··· Dataset excerpts
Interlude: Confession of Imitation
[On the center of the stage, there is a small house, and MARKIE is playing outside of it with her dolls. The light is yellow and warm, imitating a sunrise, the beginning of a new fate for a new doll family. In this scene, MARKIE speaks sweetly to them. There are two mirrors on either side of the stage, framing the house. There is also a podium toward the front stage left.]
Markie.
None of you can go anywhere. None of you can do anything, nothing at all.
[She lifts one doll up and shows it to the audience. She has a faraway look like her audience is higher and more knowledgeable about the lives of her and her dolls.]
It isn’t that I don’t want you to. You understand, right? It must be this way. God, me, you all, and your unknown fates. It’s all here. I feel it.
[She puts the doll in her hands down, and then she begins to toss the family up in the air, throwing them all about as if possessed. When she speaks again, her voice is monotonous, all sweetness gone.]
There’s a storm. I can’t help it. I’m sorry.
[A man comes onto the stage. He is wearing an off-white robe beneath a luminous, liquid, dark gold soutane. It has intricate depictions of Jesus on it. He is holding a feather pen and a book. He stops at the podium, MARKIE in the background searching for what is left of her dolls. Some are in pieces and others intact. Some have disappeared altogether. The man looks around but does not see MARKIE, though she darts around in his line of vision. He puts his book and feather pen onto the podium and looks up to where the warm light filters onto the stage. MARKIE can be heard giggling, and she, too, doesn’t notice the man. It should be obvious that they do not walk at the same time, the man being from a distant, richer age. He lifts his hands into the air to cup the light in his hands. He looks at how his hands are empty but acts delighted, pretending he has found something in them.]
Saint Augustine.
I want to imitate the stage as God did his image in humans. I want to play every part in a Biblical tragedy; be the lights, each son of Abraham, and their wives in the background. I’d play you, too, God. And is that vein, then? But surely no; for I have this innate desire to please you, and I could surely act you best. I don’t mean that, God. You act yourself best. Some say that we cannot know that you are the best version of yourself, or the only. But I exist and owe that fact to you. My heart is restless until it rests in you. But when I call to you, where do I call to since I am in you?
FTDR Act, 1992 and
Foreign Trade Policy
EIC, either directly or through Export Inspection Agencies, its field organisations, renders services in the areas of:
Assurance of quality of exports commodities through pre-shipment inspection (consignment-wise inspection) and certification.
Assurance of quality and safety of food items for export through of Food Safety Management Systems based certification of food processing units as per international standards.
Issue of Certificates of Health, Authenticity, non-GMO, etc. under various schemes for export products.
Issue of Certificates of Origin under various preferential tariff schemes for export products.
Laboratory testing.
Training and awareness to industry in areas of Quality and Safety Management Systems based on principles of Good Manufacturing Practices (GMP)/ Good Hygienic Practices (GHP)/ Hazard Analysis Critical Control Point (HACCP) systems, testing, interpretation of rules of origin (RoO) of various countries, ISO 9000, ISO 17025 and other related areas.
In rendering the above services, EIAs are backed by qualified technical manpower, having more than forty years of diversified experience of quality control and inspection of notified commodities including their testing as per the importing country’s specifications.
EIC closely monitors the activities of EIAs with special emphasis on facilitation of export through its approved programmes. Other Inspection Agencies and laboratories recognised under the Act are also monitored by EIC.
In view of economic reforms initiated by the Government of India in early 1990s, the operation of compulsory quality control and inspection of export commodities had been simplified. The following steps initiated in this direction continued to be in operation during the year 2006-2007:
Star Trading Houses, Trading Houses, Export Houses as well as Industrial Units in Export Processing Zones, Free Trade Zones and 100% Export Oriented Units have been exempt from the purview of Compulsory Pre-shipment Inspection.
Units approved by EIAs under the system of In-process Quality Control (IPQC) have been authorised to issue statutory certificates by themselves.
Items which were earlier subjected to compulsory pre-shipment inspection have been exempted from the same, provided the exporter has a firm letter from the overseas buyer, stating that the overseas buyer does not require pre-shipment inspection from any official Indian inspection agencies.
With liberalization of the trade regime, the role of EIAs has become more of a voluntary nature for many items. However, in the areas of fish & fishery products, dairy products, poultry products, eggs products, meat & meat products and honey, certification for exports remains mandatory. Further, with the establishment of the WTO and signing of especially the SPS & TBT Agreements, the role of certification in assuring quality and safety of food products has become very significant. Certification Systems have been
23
······
Task brief =>
Output every record verbatim.

Answer box =>
Interlude: Confession of Imitation
[On the center of the stage, there is a small house, and MARKIE is playing outside of it with her dolls. The light is yellow and warm, imitating a sunrise, the beginning of a new fate for a new doll family. In this scene, MARKIE speaks sweetly to them. There are two mirrors on either side of the stage, framing the house. There is also a podium toward the front stage left.]
Markie.
None of you can go anywhere. None of you can do anything, nothing at all.
[She lifts one doll up and shows it to the audience. She has a faraway look like her audience is higher and more knowledgeable about the lives of her and her dolls.]
It isn’t that I don’t want you to. You understand, right? It must be this way. God, me, you all, and your unknown fates. It’s all here. I feel it.
[She puts the doll in her hands down, and then she begins to toss the family up in the air, throwing them all about as if possessed. When she speaks again, her voice is monotonous, all sweetness gone.]
There’s a storm. I can’t help it. I’m sorry.
[A man comes onto the stage. He is wearing an off-white robe beneath a luminous, liquid, dark gold soutane. It has intricate depictions of Jesus on it. He is holding a feather pen and a book. He stops at the podium, MARKIE in the background searching for what is left of her dolls. Some are in pieces and others intact. Some have disappeared altogether. The man looks around but does not see MARKIE, though she darts around in his line of vision. He puts his book and feather pen onto the podium and looks up to where the warm light filters onto the stage. MARKIE can be heard giggling, and she, too, doesn’t notice the man. It should be obvious that they do not walk at the same time, the man being from a distant, richer age. He lifts his hands into the air to cup the light in his hands. He looks at how his hands are empty but acts delighted, pretending he has found something in them.]
Saint Augustine.
I want to imitate the stage as God did his image in humans. I want to play every part in a Biblical tragedy; be the lights, each son of Abraham, and their wives in the background. I’d play you, too, God. And is that vein, then? But surely no; for I have this innate desire to please you, and I could surely act you best. I don’t mean that, God. You act yourself best. Some say that we cannot know that you are the best version of yourself, or the only. But I exist and owe that fact to you. My heart is restless until it rests in you. But when I call to you, where do I call to since I am in you?
FTDR Act, 1992 and
Foreign Trade Policy
EIC, either directly or through Export Inspection Agencies, its field organisations, renders services in the areas of:
Assurance of quality of exports commodities through pre-shipment inspection (consignment-wise inspection) and certification.
Assurance of quality and safety of food items for export through of Food Safety Management Systems based certification of food processing units as per international standards.
Issue of Certificates of Health, Authenticity, non-GMO, etc. under various schemes for export products.
Issue of Certificates of Origin under various preferential tariff schemes for export products.
Laboratory testing.
Training and awareness to industry in areas of Quality and Safety Management Systems based on principles of Good Manufacturing Practices (GMP)/ Good Hygienic Practices (GHP)/ Hazard Analysis Critical Control Point (HACCP) systems, testing, interpretation of rules of origin (RoO) of various countries, ISO 9000, ISO 17025 and other related areas.
In rendering the above services, EIAs are backed by qualified technical manpower, having more than forty years of diversified experience of quality control and inspection of notified commodities including their testing as per the importing country’s specifications.
EIC closely monitors the activities of EIAs with special emphasis on facilitation of export through its approved programmes. Other Inspection Agencies and laboratories recognised under the Act are also monitored by EIC.
In view of economic reforms initiated by the Government of India in early 1990s, the operation of compulsory quality control and inspection of export commodities had been simplified. The following steps initiated in this direction continued to be in operation during the year 2006-2007:
Star Trading Houses, Trading Houses, Export Houses as well as Industrial Units in Export Processing Zones, Free Trade Zones and 100% Export Oriented Units have been exempt from the purview of Compulsory Pre-shipment Inspection.
Units approved by EIAs under the system of In-process Quality Control (IPQC) have been authorised to issue statutory certificates by themselves.
Items which were earlier subjected to compulsory pre-shipment inspection have been exempted from the same, provided the exporter has a firm letter from the overseas buyer, stating that the overseas buyer does not require pre-shipment inspection from any official Indian inspection agencies.
With liberalization of the trade regime, the role of EIAs has become more of a voluntary nature for many items. However, in the areas of fish & fishery products, dairy products, poultry products, eggs products, meat & meat products and honey, certification for exports remains mandatory. Further, with the establishment of the WTO and signing of especially the SPS & TBT Agreements, the role of certification in assuring quality and safety of food products has become very significant. Certification Systems have been
23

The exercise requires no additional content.